■ Data section:
_ _ _ _ _
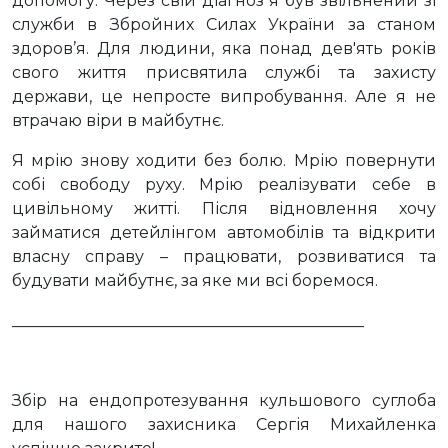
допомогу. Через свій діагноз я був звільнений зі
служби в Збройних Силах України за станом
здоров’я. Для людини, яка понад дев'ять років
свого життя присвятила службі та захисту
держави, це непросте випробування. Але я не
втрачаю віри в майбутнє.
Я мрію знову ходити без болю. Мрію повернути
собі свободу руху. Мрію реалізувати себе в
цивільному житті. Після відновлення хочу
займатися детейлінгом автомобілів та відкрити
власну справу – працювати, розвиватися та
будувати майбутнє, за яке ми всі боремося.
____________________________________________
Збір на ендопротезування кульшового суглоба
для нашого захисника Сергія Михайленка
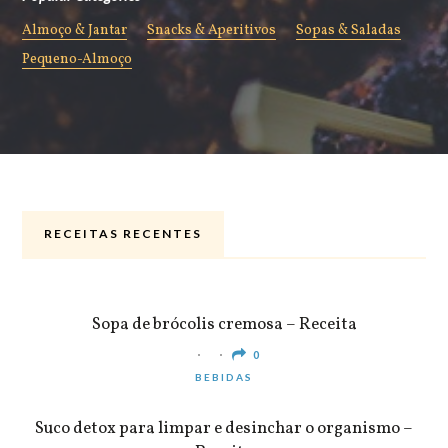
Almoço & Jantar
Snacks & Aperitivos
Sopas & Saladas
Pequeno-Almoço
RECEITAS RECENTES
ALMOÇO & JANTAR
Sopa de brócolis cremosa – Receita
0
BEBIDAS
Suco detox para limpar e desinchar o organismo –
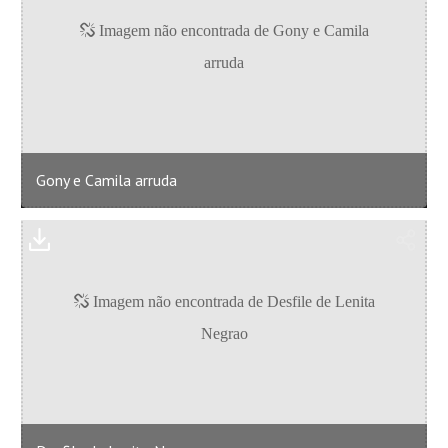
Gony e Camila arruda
_ _ _ _ _
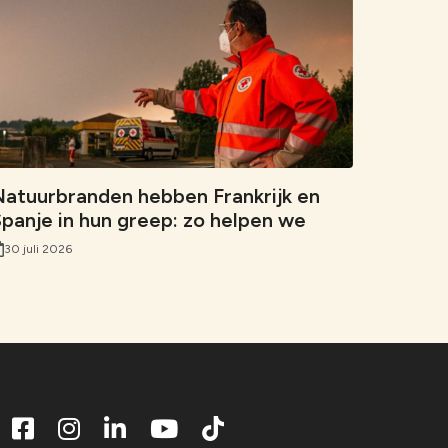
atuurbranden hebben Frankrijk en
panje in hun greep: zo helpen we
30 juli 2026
_ _ _ _ _
■ Your task:
Write out the items starting at the line containing "допомогу. Через свій" and ending at the line containing "Suco detox para", with "Snacks" swapped for "Petiscos" and nothing else changed. Omit the pictures.

■ Completed exercise:
допомогу. Через свій діагноз я був звільнений зі
служби в Збройних Силах України за станом
здоров’я. Для людини, яка понад дев'ять років
свого життя присвятила службі та захисту
держави, це непросте випробування. Але я не
втрачаю віри в майбутнє.
Я мрію знову ходити без болю. Мрію повернути
собі свободу руху. Мрію реалізувати себе в
цивільному житті. Після відновлення хочу
займатися детейлінгом автомобілів та відкрити
власну справу – працювати, розвиватися та
будувати майбутнє, за яке ми всі боремося.
____________________________________________
Збір на ендопротезування кульшового суглоба
для нашого захисника Сергія Михайленка
Almoço & Jantar
Petiscos & Aperitivos
Sopas & Saladas
Pequeno-Almoço
RECEITAS RECENTES
ALMOÇO & JANTAR
Sopa de brócolis cremosa – Receita
0
BEBIDAS
Suco detox para limpar e desinchar o organismo –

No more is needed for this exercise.